The term “hacking” comes from the MIT Technical Model Railroad Club. Members of the club “hacked” their own high-tech trains in order to change their functions. Later, they moved from toy trains to computers, experimenting with the IBM 704 and trying to expand the set of tasks that computers could perform. Early hackers studied, expanded, and tested the limitations of existing programs. Their efforts often paid off because they created programs that worked better than existing ones.

The 1970s

Computer hacking continued in the 1970s, but phone hacking began to develop in parallel. Telephone scammers, also called phreakers, tried to exploit the performance characteristics of the telephone switching network, which has recently become completely electronic. John Draper became famous when he discovered that a toy whistle found in Cap’n Crunch flakes makes a sound exactly the same as the sound indicating to long lines that the line is ready and available for routing a new call (2600 hertz). This allowed phone scammers to cheat the network and make free long-distance calls. It was also reported that Steve Jobs and Steve Wozniak were phone scammers before they founded one of the most successful computer companies in the world.

The 1980s

In the 1980s, the use of personal computers was no longer limited to enterprises and universities – their accessibility to the public increased, which led to a significant increase in the number of cases of computer hacking. The nature of hacking has also changed. Previously, hacking was often caused by attempts to improve computer performance, but the new generation of hackers was primarily motivated by personal gain, and their actions included the creation of pirated programs, viruses and hacking systems to steal information. Law enforcement agencies have realized a new reality, and a federal law on combating computer fraud and abuse has been adopted in the United States.

The 1990s

As a result of the disclosure of several high-profile cybercrimes and arrests, hacking gained a negative reputation in the 1990s. Among the famous hackers of this decade were Kevin Mitnick, Kevin Poulsen, Robert Morris and Vladimir Levin; they were convicted of various crimes: from stealing copyrighted software and cheating radio stations in order to win expensive cars to launching the first computer worm and committing the first digital bank robbery.

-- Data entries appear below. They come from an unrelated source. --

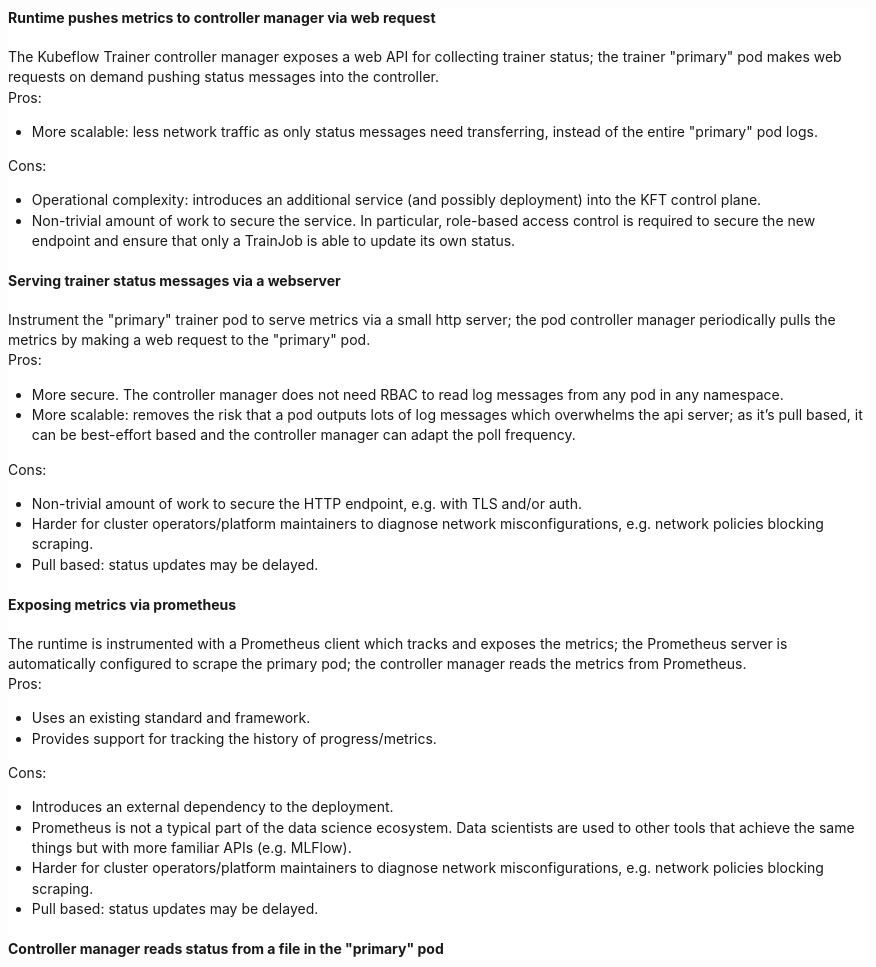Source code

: #### Runtime pushes metrics to controller manager via web request

The Kubeflow Trainer controller manager exposes a web API for collecting trainer status; the trainer "primary" pod makes web requests on demand pushing status messages into the controller.  
Pros:

- More scalable: less network traffic as only status messages need transferring, instead of the entire "primary" pod logs.

Cons:

- Operational complexity: introduces an additional service (and possibly deployment) into the KFT control plane.
- Non-trivial amount of work to secure the service. In particular, role-based access control is required to secure the new endpoint and ensure that only a TrainJob is able to update its own status.

#### Serving trainer status messages via a webserver

Instrument the "primary" trainer pod to serve metrics via a small http server; the pod controller manager periodically pulls the metrics by making a web request to the "primary" pod.  
Pros:

- More secure. The controller manager does not need RBAC to read log messages from any pod in any namespace.
- More scalable: removes the risk that a pod outputs lots of log messages which overwhelms the api server; as it’s pull based, it can be best-effort based and the controller manager can adapt the poll frequency.

Cons:

- Non-trivial amount of work to secure the HTTP endpoint, e.g. with TLS and/or auth.
- Harder for cluster operators/platform maintainers to diagnose network misconfigurations, e.g. network policies blocking scraping.
- Pull based: status updates may be delayed.

#### Exposing metrics via prometheus

The runtime is instrumented with a Prometheus client which tracks and exposes the metrics; the Prometheus server is automatically configured to scrape the primary pod; the controller manager reads the metrics from Prometheus.  
Pros:

- Uses an existing standard and framework.
- Provides support for tracking the history of progress/metrics.

Cons:

- Introduces an external dependency to the deployment.
- Prometheus is not a typical part of the data science ecosystem. Data scientists are used to other tools that achieve the same things but with more familiar APIs (e.g. MLFlow).
- Harder for cluster operators/platform maintainers to diagnose network misconfigurations, e.g. network policies blocking scraping.
- Pull based: status updates may be delayed.

#### Controller manager reads status from a file in the "primary" pod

Government agencies and large corporations were increasingly exposed to hacking of cybersecurity systems. The most famous of them are Microsoft, eBay, Yahoo! and Amazon. All of them were victims of distributed denial of service attacks. It is known that the systems of the US Department of Defense and the International Space Station were hacked by a 15-year-old teenager.

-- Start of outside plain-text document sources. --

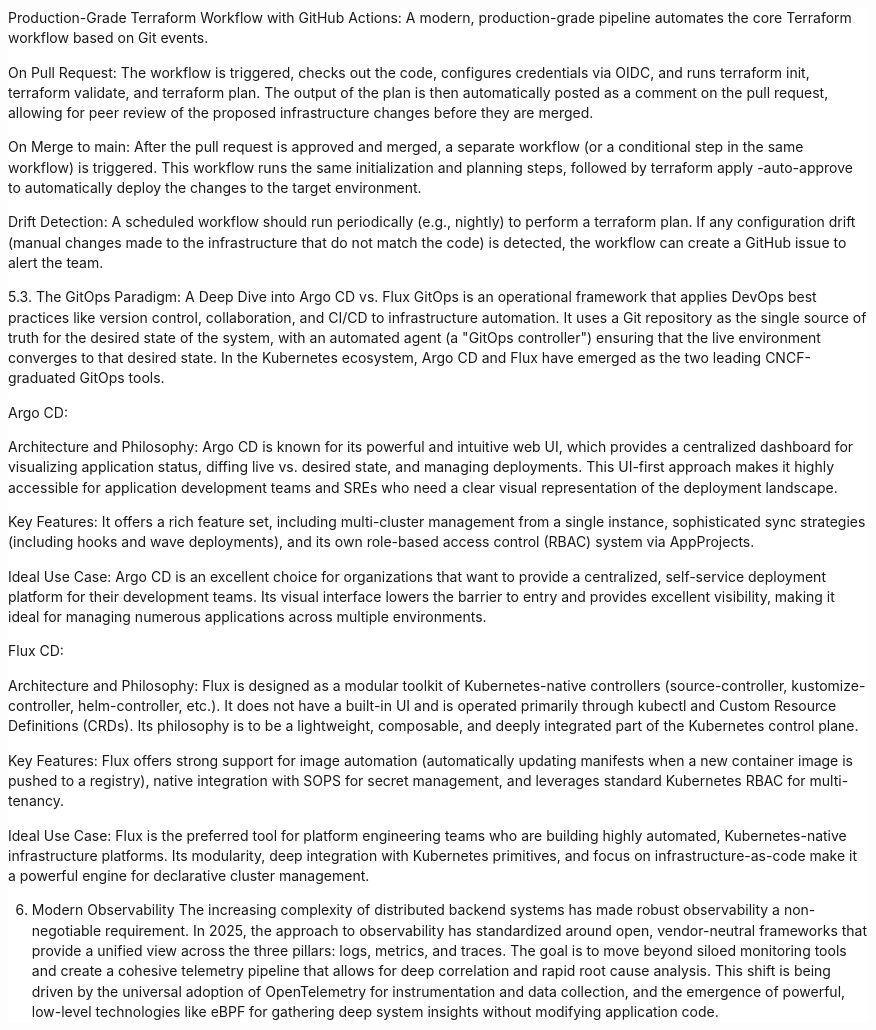 Production-Grade Terraform Workflow with GitHub Actions: A modern, production-grade pipeline automates the core Terraform workflow based on Git events.

On Pull Request: The workflow is triggered, checks out the code, configures credentials via OIDC, and runs terraform init, terraform validate, and terraform plan. The output of the plan is then automatically posted as a comment on the pull request, allowing for peer review of the proposed infrastructure changes before they are merged.

On Merge to main: After the pull request is approved and merged, a separate workflow (or a conditional step in the same workflow) is triggered. This workflow runs the same initialization and planning steps, followed by terraform apply -auto-approve to automatically deploy the changes to the target environment.

Drift Detection: A scheduled workflow should run periodically (e.g., nightly) to perform a terraform plan. If any configuration drift (manual changes made to the infrastructure that do not match the code) is detected, the workflow can create a GitHub issue to alert the team.

5.3. The GitOps Paradigm: A Deep Dive into Argo CD vs. Flux
GitOps is an operational framework that applies DevOps best practices like version control, collaboration, and CI/CD to infrastructure automation. It uses a Git repository as the single source of truth for the desired state of the system, with an automated agent (a "GitOps controller") ensuring that the live environment converges to that desired state. In the Kubernetes ecosystem, Argo CD and Flux have emerged as the two leading CNCF-graduated GitOps tools.

Argo CD:

Architecture and Philosophy: Argo CD is known for its powerful and intuitive web UI, which provides a centralized dashboard for visualizing application status, diffing live vs. desired state, and managing deployments. This UI-first approach makes it highly accessible for application development teams and SREs who need a clear visual representation of the deployment landscape.

Key Features: It offers a rich feature set, including multi-cluster management from a single instance, sophisticated sync strategies (including hooks and wave deployments), and its own role-based access control (RBAC) system via AppProjects.

Ideal Use Case: Argo CD is an excellent choice for organizations that want to provide a centralized, self-service deployment platform for their development teams. Its visual interface lowers the barrier to entry and provides excellent visibility, making it ideal for managing numerous applications across multiple environments.

Flux CD:

Architecture and Philosophy: Flux is designed as a modular toolkit of Kubernetes-native controllers (source-controller, kustomize-controller, helm-controller, etc.). It does not have a built-in UI and is operated primarily through kubectl and Custom Resource Definitions (CRDs). Its philosophy is to be a lightweight, composable, and deeply integrated part of the Kubernetes control plane.

Key Features: Flux offers strong support for image automation (automatically updating manifests when a new container image is pushed to a registry), native integration with SOPS for secret management, and leverages standard Kubernetes RBAC for multi-tenancy.

Ideal Use Case: Flux is the preferred tool for platform engineering teams who are building highly automated, Kubernetes-native infrastructure platforms. Its modularity, deep integration with Kubernetes primitives, and focus on infrastructure-as-code make it a powerful engine for declarative cluster management.

6. Modern Observability
The increasing complexity of distributed backend systems has made robust observability a non-negotiable requirement. In 2025, the approach to observability has standardized around open, vendor-neutral frameworks that provide a unified view across the three pillars: logs, metrics, and traces. The goal is to move beyond siloed monitoring tools and create a cohesive telemetry pipeline that allows for deep correlation and rapid root cause analysis. This shift is being driven by the universal adoption of OpenTelemetry for instrumentation and data collection, and the emergence of powerful, low-level technologies like eBPF for gathering deep system insights without modifying application code.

The Internet has taken a prominent part in everyday life, as a result of which hacking has become more sophisticated than ever before. New cyber threats began to appear regularly. During this decade, the hacktivist group Anonymous gained notoriety by exposing government secrets and carrying out cyberattacks that, in their opinion, contributed to the interests of society. As a response to the actions of hacktivists and to the growing level of cybercrime, governments, large corporations and computer giants are working hard to protect their systems. Cybersecurity experts continue to innovate, which allows them to be one step ahead of hackers.

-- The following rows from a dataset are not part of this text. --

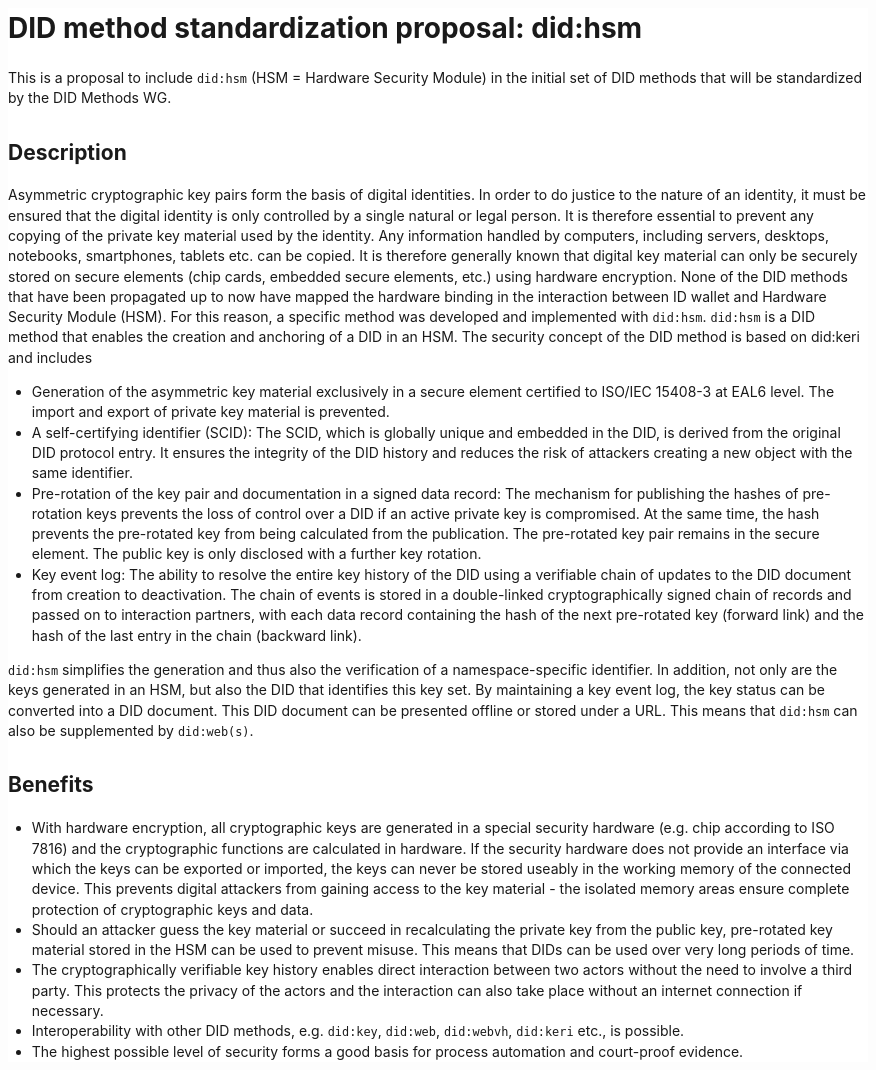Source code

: # DID method standardization proposal:  did:hsm

This is a proposal to include `did:hsm` (HSM = Hardware Security Module) in the initial set of DID methods that will be standardized by the DID Methods WG.

## Description

Asymmetric cryptographic key pairs form the basis of digital identities. In order to do justice to the nature of an identity, it must be ensured that the digital identity is only controlled by a single natural or legal person. It is therefore essential to prevent any copying of the private key material used by the identity. Any information handled by computers, including servers, desktops, notebooks, smartphones, tablets etc. can be copied. It is therefore generally known that digital key material can only be securely stored on secure elements (chip cards, embedded secure elements, etc.) using hardware encryption. None of the DID methods that have been propagated up to now have mapped the hardware binding in the interaction between ID wallet and Hardware Security Module (HSM). For this reason, a specific method was developed and implemented with `did:hsm`. `did:hsm` is a DID method that enables the creation and anchoring of a DID in an HSM. The security concept of the DID method is based on did:keri and includes 

- Generation of the asymmetric key material exclusively in a secure element certified to ISO/IEC 15408-3 at EAL6 level. The import and export of private key material is prevented.
- A self-certifying identifier (SCID): The SCID, which is globally unique and embedded in the DID, is derived from the original DID protocol entry. It ensures the integrity of the DID history and reduces the risk of attackers creating a new object with the same identifier.
- Pre-rotation of the key pair and documentation in a signed data record: The mechanism for publishing the hashes of pre-rotation keys prevents the loss of control over a DID if an active private key is compromised. At the same time, the hash prevents the pre-rotated key from being calculated from the publication. The pre-rotated key pair remains in the secure element. The public key is only disclosed with a further key rotation.
- Key event log: The ability to resolve the entire key history of the DID using a verifiable chain of updates to the DID document from creation to deactivation. The chain of events is stored in a double-linked cryptographically signed chain of records and passed on to interaction partners, with each data record containing the hash of the next pre-rotated key (forward link) and the hash of the last entry in the chain (backward link).

`did:hsm` simplifies the generation and thus also the verification of a namespace-specific identifier. In addition, not only are the keys generated in an HSM, but also the DID that identifies this key set. By maintaining a key event log, the key status can be converted into a DID document. This DID document can be presented offline or stored under a URL. This means that `did:hsm` can also be supplemented by `did:web(s)`.

## Benefits

- With hardware encryption, all cryptographic keys are generated in a special security hardware (e.g. chip according to ISO 7816) and the cryptographic functions are calculated in hardware. If the security hardware does not provide an interface via which the keys can be exported or imported, the keys can never be stored useably in the working memory of the connected device. This prevents digital attackers from gaining access to the key material - the isolated memory areas ensure complete protection of cryptographic keys and data.
- Should an attacker guess the key material or succeed in recalculating the private key from the public key, pre-rotated key material stored in the HSM can be used to prevent misuse. This means that DIDs can be used over very long periods of time.
- The cryptographically verifiable key history enables direct interaction between two actors without the need to involve a third party. This protects the privacy of the actors and the interaction can also take place without an internet connection if necessary.
- Interoperability with other DID methods, e.g. `did:key`, `did:web`, `did:webvh`, `did:keri` etc., is possible. 
- The highest possible level of security forms a good basis for process automation and court-proof evidence.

Frequently Asked Questions about Hacking

Hacking is a

broad term describing a set of actions aimed at compromising computers and networks by identifying and then exploiting weaknesses in the security system. Hacking is not always the result of malicious actions, but the term itself has acquired a negative connotation due to its frequent use in the context of cybercrime.

What types of hacks are there?

Hackers can be divided into categories depending on their goals: Black Hats, White Hats and Gray Hats. These terms originate in American westerns, where the main characters wore white or light hats, and negative characters wore black hats. In fact, the type of hacker is determined by his motivation and whether he violates the law. Black Hat hackers are considered intruders, and White Hat hackers are considered ethical hackers. Gray Hat hackers occupy an intermediate position. The link provides a more detailed description of the types of hackers.

What is ethical hacking?

Ethical hacking is the identification of weak points in computer systems and networks in order to subsequently develop countermeasures to eliminate these vulnerabilities, as opposed to exploiting discovered vulnerabilities, as happens with malicious hacking. Its task is to increase overall security.

Ethical hackers act with the permission of the owner of the hacked computer system or network. They report all identified vulnerabilities to the system owner, as well as inform hardware and software vendors about them. Ethical hackers protect the privacy of the hacked organization.